▸ What to do:
Copy out every record below exactly as written, but leave out any pictures.

▸ Extracted records:
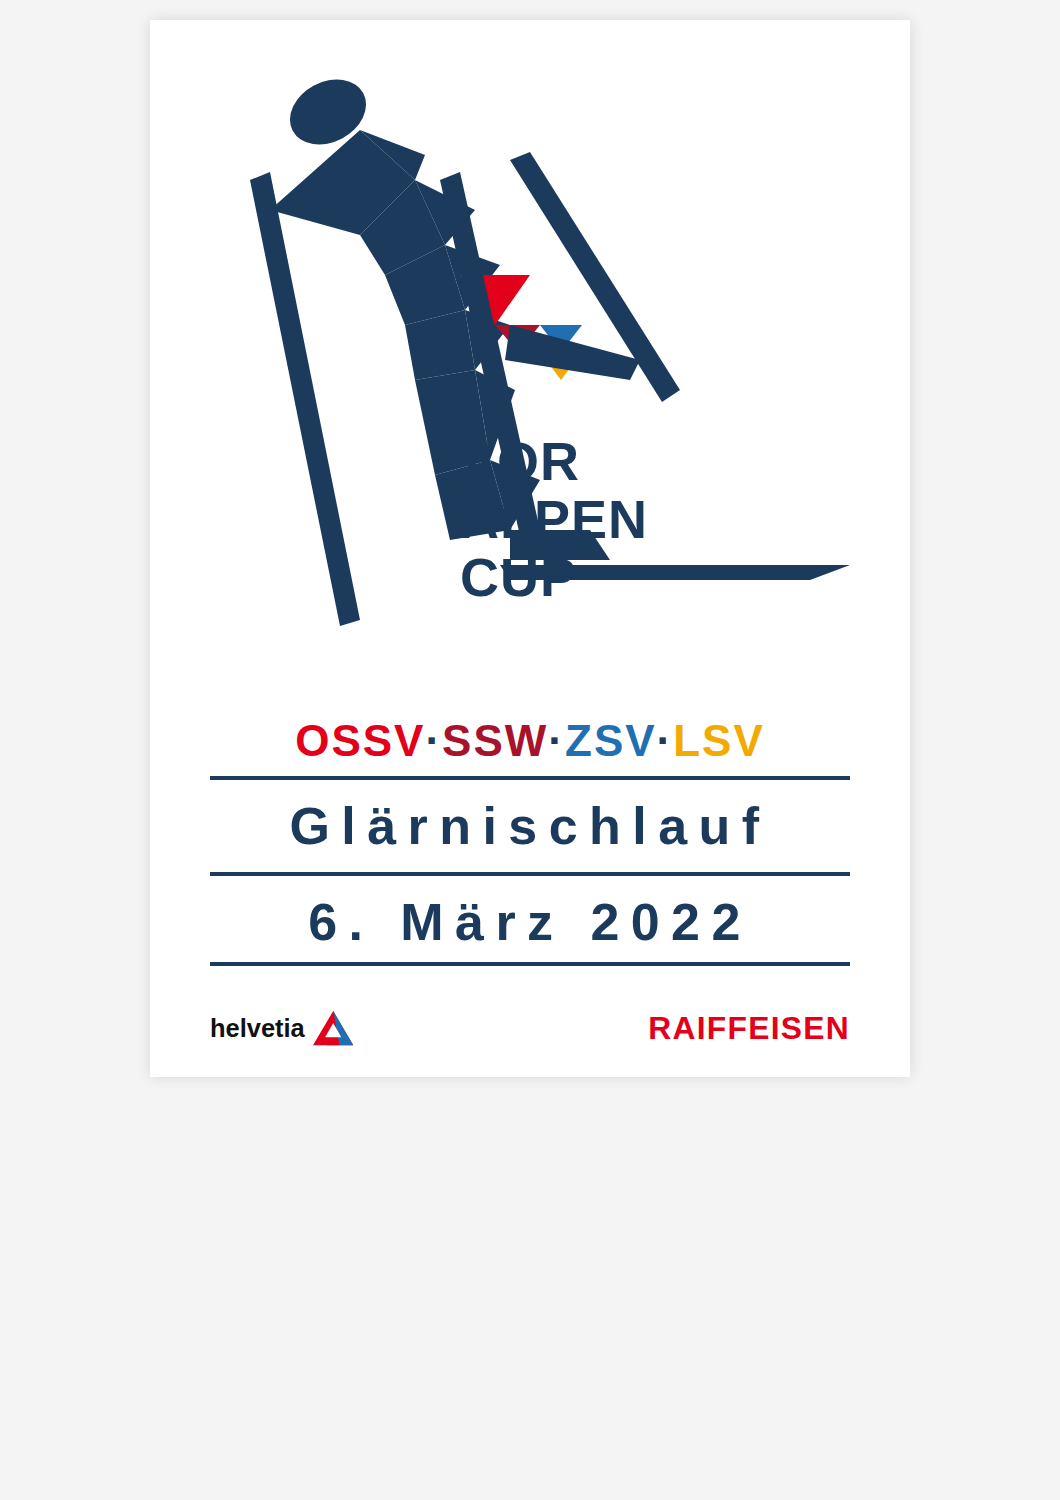VOR ALPEN CUP
OSSV·SSW·ZSV·LSV
Glärnischlauf
6. März 2022
helvetia
RAIFFEISEN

▸ Worked solution:
VOR ALPEN CUP
OSSV·SSW·ZSV·LSV
Glärnischlauf
6. März 2022
helvetia
RAIFFEISEN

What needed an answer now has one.